There is a particularly troublesome side-effect I have seen develop over the years as the internet has become an ever more powerful and effective tool in galvanizing and giving voice to the voiceless (in addition to amplifying the voice of those who already had a platform). I, and a few of the original bloggers and readers of SM, have had the chance to experience how the signal-to-noise ratio on our threads have worsened with time. There is much more reaction and much less reflection. I agree, my statement is laced with some nostalgia and my perception surely skewed with the passage of time. You will doubtless find examples of contrary evidence, but I feel it is true nonetheless. I also sense a generational rift growing wider. It is so much easier for people to be outraged nowadays, as compared to just a few years ago. And why not? We have so many tools at our disposal by which to express this outrage. And none require any thinking whatsoever. When op-ed columns were the only means to highlight an unreported issue, you had to carefully craft your message and had time to reflect on your claims and conclusions. By contrast, our websites/blogs, Facebook pages, Twitter accounts all allow us to be outraged and share our outrage with others in an instant. Groupthink is also encouraged, since many of these platforms come with ready-made friend networks. If my 10 friends are outraged by something then I should be too or I will be the outlier and ostracized. I will be tagged misguided. Or worse. De-friended.

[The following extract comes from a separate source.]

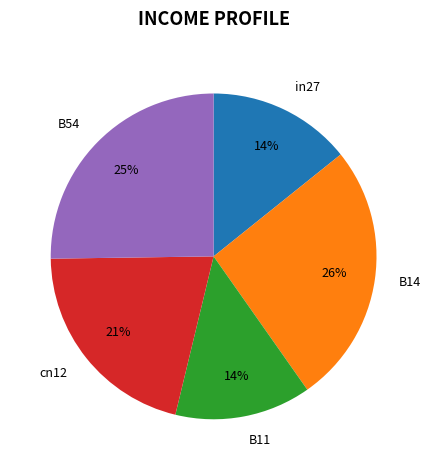

Which slice is the largest?

B14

But what bothers me so much more than the frequency of our outrage is WHAT we get outraged about and what we conveniently ignore because it is too difficult to tackle or takes more energy than a mouse click. What bothers me is this new breed of lazy internet armchair activists.

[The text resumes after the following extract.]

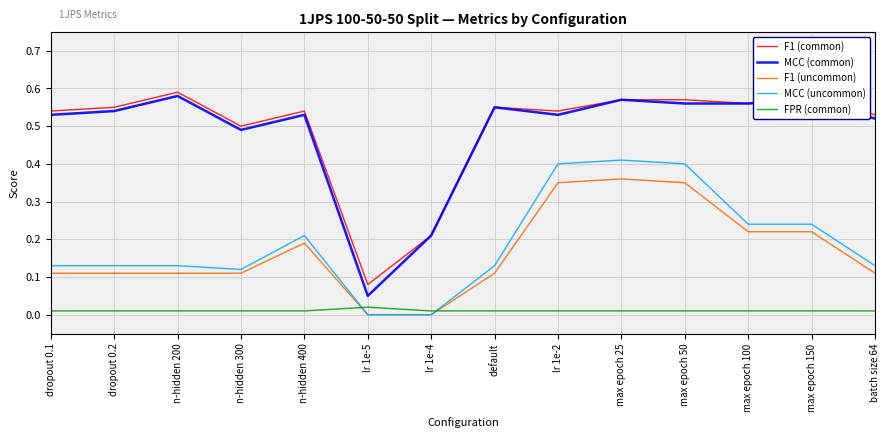

The value of F1 (common) at dropout 0.1 is 0.3. True or false?

False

Back in February of 2006 , I wrote a long post in defense of the Danish cartoon of the prophet with a bomb in his turban. I believe in free speech and oppose all censorship, as long as it does not actively incite violence against a group. Poking fun at a religion is all good. Yelling fire in a crowded movie theater is not. What happened on the radio in Rwanda before the genocide there was an obscene violation of free speech. Cartoonists, radio shock jocks, satirists, Borat, Glenn Beck, and others all have a right to say whatever they want just as we have the right to be upset about it and write their producer, station owner, etc. But when we do take that step we better understand exactly what it is that we find objectionable and why. We should be able to clearly and concisely articulate it and balance it with our other priorities and concerns. I am not saying don’t get mad about your local asshole shock jock. I did so here (same EXACT topic as Stein’s, but decidely different context and intent). I am just saying that every time you get outraged, you lose just a bit more of your effectiveness unless you are totally on top of your game. Look at what has happened to Jesse Jackson. One time civil rights leader, now a punchline. Look at what has happened to People for the Ethical Treatment of Animals (PETA). One time defender of animals now simply known as a promoter of gorgeous naked women. Look at what happened to the Tea Party. From grass roots revolution against the excess of government a year ago…to angry old xenophobic white people afraid of change. The lesson is that you pick and choose your battles wisely and understand and communicate your outrage in a cogent, unassailable and proportionate manner.